Кожа для барабана, или Севильское причастие - Артуро Перес-Реверте
Шрифт:
Интервал:
Закладка:
– Как там дела с церковью, Пенчо?
С виду это был самый обычный вопрос – таким тоном спрашивают о погоде или о здоровье кого-либо из родни. В руках у старика Мачуки была газета, которую он листал без особого интереса, пока не дошел до страницы с некрологами. Их он начал читать очень внимательно. Гавира, откинувшись на спинку стула, смотрел на пятна солнечного света, подползавшие к его ногам со стороны улицы Сьерпес.

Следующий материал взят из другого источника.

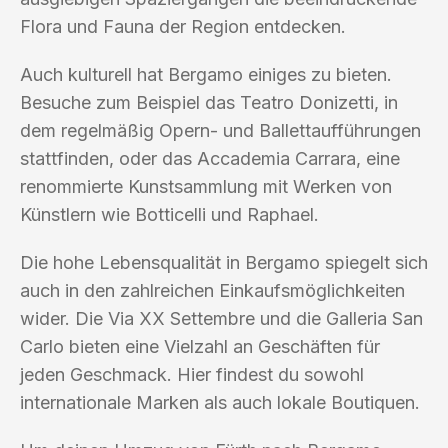
Flora und Fauna der Region entdecken.
Auch kulturell hat Bergamo einiges zu bieten.
Besuche zum Beispiel das Teatro Donizetti, in
dem regelmäßig Opern- und Ballettaufführungen
stattfinden, oder das Accademia Carrara, eine
renommierte Kunstsammlung mit Werken von
Künstlern wie Botticelli und Raphael.
Die hohe Lebensqualität in Bergamo spiegelt sich
auch in den zahlreichen Einkaufsmöglichkeiten
wider. Die Via XX Settembre und die Galleria San
Carlo bieten eine Vielzahl an Geschäften für
jeden Geschmack. Hier findest du sowohl
internationale Marken als auch lokale Boutiquen.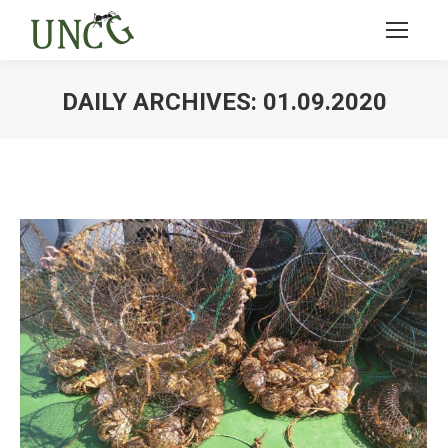
DAILY ARCHIVES:
01.09.2020
Ви тут: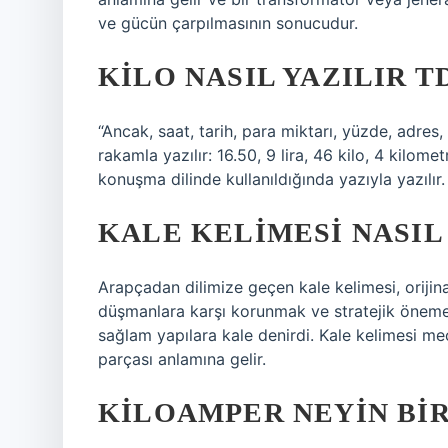
ve gücün çarpılmasının sonucudur.
KILO NASIL YAZILIR T
“Ancak, saat, tarih, para miktarı, yüzde, adres, 
rakamla yazılır: 16.50, 9 lira, 46 kilo, 4 kilomet
konuşma dilinde kullanıldığında yazıyla yazılır.
KALE KELIMESI NASIL
Arapçadan dilimize geçen kale kelimesi, orijinal
düşmanlara karşı korunmak ve stratejik öneme 
sağlam yapılara kale denirdi. Kale kelimesi m
parçası anlamına gelir.
KILOAMPER NEYIN BIR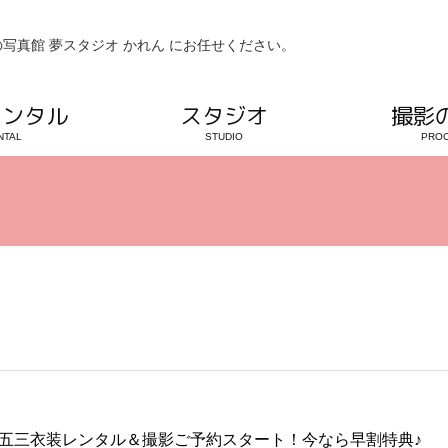
写真館 夢スタジオ かれん にお任せください。
レンタル
スタジオ
撮影
NTAL
STUDIO
PRO
五三衣装レンタル＆撮影ご予約スタート！今なら早割特典♪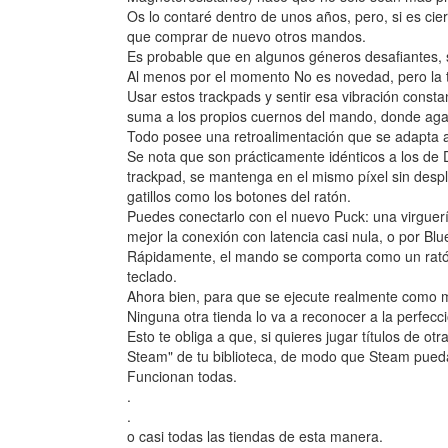
Os lo contaré dentro de unos años, pero, si es cier
que comprar de nuevo otros mandos.
Es probable que en algunos géneros desafiantes, 
Al menos por el momento No es novedad, pero la t
Usar estos trackpads y sentir esa vibración consta
suma a los propios cuernos del mando, donde aga
Todo posee una retroalimentación que se adapta a
Se nota que son prácticamente idénticos a los de 
trackpad, se mantenga en el mismo píxel sin desplaz
gatillos como los botones del ratón.
Puedes conectarlo con el nuevo Puck: una virgue
mejor la conexión con latencia casi nula, o por Blu
Rápidamente, el mando se comporta como un ratón 
teclado.
Ahora bien, para que se ejecute realmente como m
Ninguna otra tienda lo va a reconocer a la perfec
Esto te obliga a que, si quieres jugar títulos de o
Steam" de tu biblioteca, de modo que Steam pueda 
Funcionan todas.
.
.
o casi todas las tiendas de esta manera.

– Мы сейчас этим занимаемся, – ответил он.
Мачука, не отрываясь от газеты, прищурил глаза. Для него, в его возрасте, служило своеобразным утешением узнавать, что вот еще кто-то из знакомых ему людей опередил его.
– Члены совета теряют терпение, – заметил он, продолжая читать. – Точнее, одни теряют терпение, а другие надеются, что ты разобьешь себе голову. – Он перевернул страницу, с полуулыбкой скользнув глазами по длинному списку детей, внуков и прочих родственников, молящихся за упокой души сиятельного сеньора дона Луиса Хоркеры де ла Синтача, выдающегося сына Севильи, командора ордена Маньяры дворецкого Королевского братства Вечного милосердия, усопшего со всеми христианскими церемониями. Мачуке, как и всей Севилье, было известно, что сиятельный покойник был отъявленным сукиным сыном, разбогатевшим в первые послевоенные годы на контрабанде пенициллина. – До обсуждения твоего проекта остается всего несколько дней.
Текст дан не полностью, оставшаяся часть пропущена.